** Opening Document excerpt block **
Enclosed photos better than I’d expected!
Much love to all,
Bruce

Buddhist Temple, 1968
Buddhist temples like this are everywhere in Thailand. This was one of the first I encountered, so I snapped a photo because the weather was fine. Of Bangkok itself, I got no pictures: the reason will become apparent in future letters.
Stay tuned!

Early Years
March 6, 2009
BEFORE I BEGIN THIS EPISODE
Even I was out of my seat several times as President Obama spoke to Congress–and to us–last week. It is so very refreshing to hear someone who can put thoughts into words and words into sentences! Listening (which I admit I was rarely able to do) to Ex-President Bush the last eight years was painful! Watching him I simply could not manage.
The republican response from Bobby Jindal was excruciating. Choosing him, presumably because his background vaguely resembles Mr. Obama’s, was tacky: that Bobby felt obliged to capitalize on it was even tackier. That his speech had been prepared without having heard the President is inexcusable. If Bobby Jindal is the best the repugnants can put forth to articulate their message, there’s little to fear from them. As usual, Rachel Madow summed it up best here. To top it off, now we find he lied! Sheeesh!
ONE MORE THING:
The router for my LAN gave up the ghost last weekend, necessitating purchase and installation of a new one. I have to say this for LinkSys: they’ve finally gotten their gadgets together with their installation disc and made the configuration far easier than it used to be. I actually managed to get the new router up and working without calling the Geek Squad or other assistants. Of course, there’s a down-side to that: some of those Geeks are really, really cute! But, on with my narrative.
** Closing Document excerpt block **
** Opening Data excerpts block **
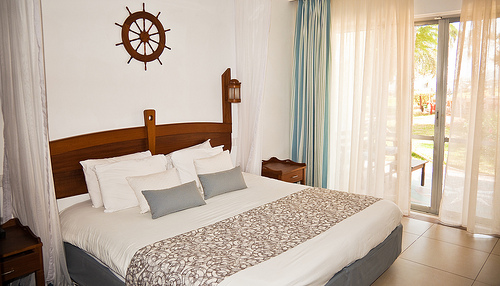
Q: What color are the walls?
A: White.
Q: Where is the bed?
A: In the room.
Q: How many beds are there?
A: One.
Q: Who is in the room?
A: No one.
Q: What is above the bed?
A: A wheel.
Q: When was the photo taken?
A: Daytime.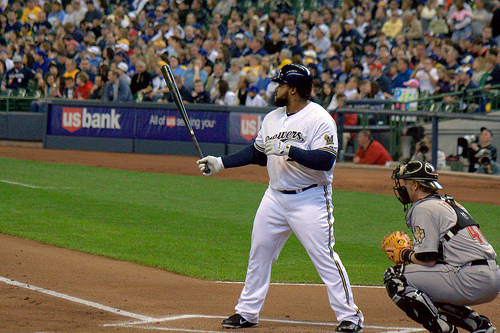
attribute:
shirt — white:
[253, 101, 338, 182]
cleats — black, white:
[225, 312, 257, 327]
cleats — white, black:
[337, 319, 361, 331]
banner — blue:
[46, 104, 260, 137]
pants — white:
[231, 181, 368, 328]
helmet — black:
[272, 63, 312, 96]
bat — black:
[125, 36, 230, 194]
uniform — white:
[234, 100, 364, 327]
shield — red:
[60, 106, 79, 131]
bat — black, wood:
[157, 57, 212, 180]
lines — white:
[4, 274, 134, 331]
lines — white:
[100, 320, 194, 329]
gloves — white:
[193, 134, 290, 176]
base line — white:
[53, 292, 120, 314]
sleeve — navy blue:
[288, 144, 335, 172]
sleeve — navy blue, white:
[221, 141, 261, 168]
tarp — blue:
[44, 100, 279, 144]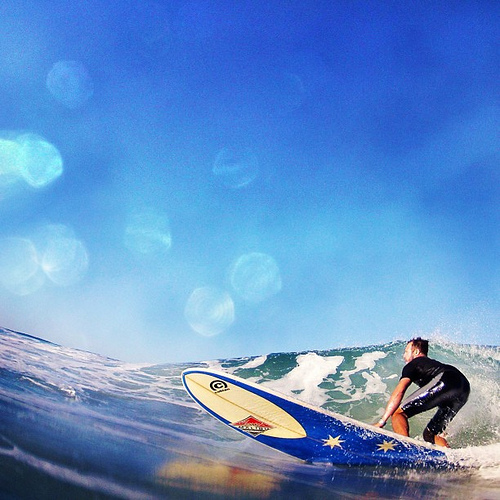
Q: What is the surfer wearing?
A: A wet suit.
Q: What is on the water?
A: White foam.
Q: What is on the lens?
A: Water.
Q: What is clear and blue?
A: The sky.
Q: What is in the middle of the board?
A: A yellow line.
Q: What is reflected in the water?
A: The surfboard.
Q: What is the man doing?
A: Surfing.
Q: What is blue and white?
A: The surfboard.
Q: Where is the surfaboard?
A: Water.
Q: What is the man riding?
A: Surfboard.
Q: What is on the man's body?
A: Wet suit.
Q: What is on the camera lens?
A: Water.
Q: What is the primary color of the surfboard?
A: Blue.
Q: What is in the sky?
A: Clouds.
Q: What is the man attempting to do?
A: Surf.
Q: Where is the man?
A: Ocean.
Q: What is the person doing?
A: Surfing.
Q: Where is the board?
A: In the water.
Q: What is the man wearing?
A: Wetsuit.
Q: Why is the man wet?
A: He is in the water.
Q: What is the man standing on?
A: Surfboard.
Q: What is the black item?
A: The wetsuit.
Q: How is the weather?
A: Sunny and clear.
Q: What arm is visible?
A: The surfer's left arm.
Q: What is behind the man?
A: Waves.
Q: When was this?
A: Daytime.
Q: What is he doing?
A: Surfing.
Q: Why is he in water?
A: To surf.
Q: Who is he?
A: A surfer.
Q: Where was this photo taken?
A: In the ocean.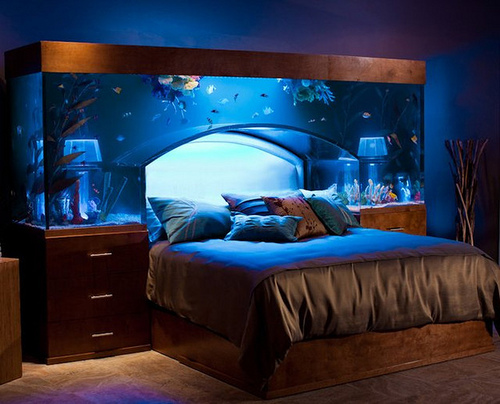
** Closing Data excerpts block **
■ **Work task A**
Answer each question from the blog excerpt, marking your answers (i), (ii), (iii):
(i) What year is given in the heading of the Buddhist temple photo?
(ii) Who delivered the Republican response to President Obama's speech?
(iii) Which company's new router does the writer say was far easier to configure?
■ **Work task B**
From the blog excerpt, extract word for word the part that opens with the words containing "Enclosed photos better" and closes with "Stay tuned!".
■ **Work task C**
Continue the blog excerpt, the 2009 post about President Obama's speech and a new router, from where it stops.

■ **Reply A**
(i) 1968
(ii) Bobby Jindal
(iii) LinkSys

■ **Reply B**
Enclosed photos better than I’d expected!
Much love to all,
Bruce

Buddhist Temple, 1968
Buddhist temples like this are everywhere in Thailand. This was one of the first I encountered, so I snapped a photo because the weather was fine. Of Bangkok itself, I got no pictures: the reason will become apparent in future letters.
Stay tuned!

■ **Reply C**
SAN JOSE STATE
Although the summer job I took was located in Santa Clara, I elected to live in San Jose, not far from the State College campus. I had been so uncomfortable at UR, with all its rich kids, that I quickly decided SJS was a better fit for me. Additionally, it became apparent I could work part time at my new job and attend SJS in the fall. The job was far from onerous, in a small shop that specialized in repairing furniture and other “stuff” that had been damaged in transit. The boss had contracts with several trucking companies and railroads, so a never-ending stream of broken, crushed and battered items came in. What could be repaired satisfactorily usually went to the customer who had ordered it. Some items were beyond repair (we were the deciders) and went to the dump. Some items that could be repaired but which the customers did not want went to various outlets. The work was varied and sometimes challenging and it fit well with the “fixit” mentality I had developed early on, which went back to my days in Carmichael and which found their way into Heartbreak Motel, one of my stories available at Nifty.
Come fall, I enrolled it SJS (now SJU) and discovered they had something called a “General Major” which led to a BA in “General Studies” (I think the program has long since been abandoned). Essentially, I could take courses in any department I wanted! I went back to Chemistry (my first love), but filled out the days with all sorts of other subjects: law, religion, music, physics, social studies, philosophy: I read the catalogue, and if a subject looked interesting I enrolled! It was a very interesting year-and-a-half: the extra semester was necessary to amass the necessary units and to pass, finally, the American History course I’d blown back in Junior College.
CONFUSION SETS IN
Soon after I entered San Jose State, Dad got married for the third and last time. My new stepmother and I did not get along all that well, but it was clear she loved my Dad and he loved her likewise: seeing him happy at last, I began to feel the usual family pressure to marry and settle down, despite my near-certainty a different life-style was preferable. So I began seeing the only girl who had ever paid much attention to me way back in High School: we had gone on a few trips with the Horseless Carriage Club together back when I was “into” old cars. No sooner than we got together on a couple of dates did I decide to propose marriage! I’ve really never figured out why I did this. I had absolutely NO interest in her physically: in fact, her body was quite repulsive to me when I saw more of it than I cared to when we went swimming.
Unfortunately, not long after this “affair” began, I recalled some of the descriptions of cruising I’d heard from my friend back at Redlands. One Saturday night I went to a local theater and sat in the very back row of the nearly empty place. A chap came in and sat right next to me and began a game of “kneesies”. When he departed, I followed him to the john, but invited him to follow me back to my little room. He was somewhat older than I, and no beauty, but it was he who first shoved a cock in my mouth: right there and then I knew I was born to be a cocksucker! I knew instinctively this was the kind of sexual activity I wanted, as often as possible!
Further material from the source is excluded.